De meeste aanbieders in de zorg voor mensen met een verstandelijke beperking schrijven op een onderbouwde manier psychofarmaca voor, waardoor onnodig gebruik van medicatie wordt voorkomen. Bovendien zet de helft van de zorgaanbieders stappen om het gebruik verder terug te dringen.
Dit concludeert de Inspectie Gezondheidszorg en Jeugd (IGJ) op basis van een onderzoek bij veertig grote en kleine instellingen in de gehandicaptenzorg.

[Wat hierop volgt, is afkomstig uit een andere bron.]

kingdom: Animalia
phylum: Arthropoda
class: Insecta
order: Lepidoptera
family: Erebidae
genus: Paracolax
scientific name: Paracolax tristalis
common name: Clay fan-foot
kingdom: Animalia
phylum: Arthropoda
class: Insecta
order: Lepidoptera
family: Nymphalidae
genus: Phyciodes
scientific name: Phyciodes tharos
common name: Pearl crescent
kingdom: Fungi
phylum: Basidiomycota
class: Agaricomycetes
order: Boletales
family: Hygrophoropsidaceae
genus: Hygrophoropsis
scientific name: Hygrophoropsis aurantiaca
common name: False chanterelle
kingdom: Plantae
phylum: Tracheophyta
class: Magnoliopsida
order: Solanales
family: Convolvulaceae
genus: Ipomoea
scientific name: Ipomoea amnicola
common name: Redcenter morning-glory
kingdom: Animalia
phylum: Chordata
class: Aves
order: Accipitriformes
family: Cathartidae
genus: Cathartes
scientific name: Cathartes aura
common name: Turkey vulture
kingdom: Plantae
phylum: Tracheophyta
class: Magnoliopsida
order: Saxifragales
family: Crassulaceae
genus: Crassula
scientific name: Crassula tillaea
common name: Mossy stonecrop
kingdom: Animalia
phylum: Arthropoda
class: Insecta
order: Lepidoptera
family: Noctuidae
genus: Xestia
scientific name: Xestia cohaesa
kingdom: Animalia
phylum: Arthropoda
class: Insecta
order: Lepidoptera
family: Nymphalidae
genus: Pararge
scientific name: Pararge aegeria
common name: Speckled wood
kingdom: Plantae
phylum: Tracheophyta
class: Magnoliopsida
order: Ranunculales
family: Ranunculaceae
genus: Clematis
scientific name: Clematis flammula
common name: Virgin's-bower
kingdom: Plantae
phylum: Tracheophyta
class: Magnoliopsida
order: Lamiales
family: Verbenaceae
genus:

Minister Hugo de Jonge (VWS) heeft de Tweede Kamer middels een brief op de hoogte gesteld van de resultaten van het IGJ-onderzoek. “In het veld zijn goede stappen gezet in het bewust gebruiken van psychofarmaca”, schrijft De Jonge. “Dit draagt zeer zeker bij aan de ambitie om het oneigenlijk psychofarmacagebruik terug te dringen naar nul.”
Cliënten in de gehandicaptenzorg krijgen geregeld en langdurig psychofarmaca. De werkzaamheid is echter beperkt en de bijwerkingen zijn aanzienlijk. Cliënten kunnen door de medicatie suf worden en bijvoorbeeld een hogere bloeddruk krijgen of overgewicht. Daarnaast is er een verhoogd risico op vallen, beroerte en longontsteking. Binnen de gehandicaptenzorg is een aantal zorgaanbieders daarom bezig om het gebruik van psychofarmaca te beperken.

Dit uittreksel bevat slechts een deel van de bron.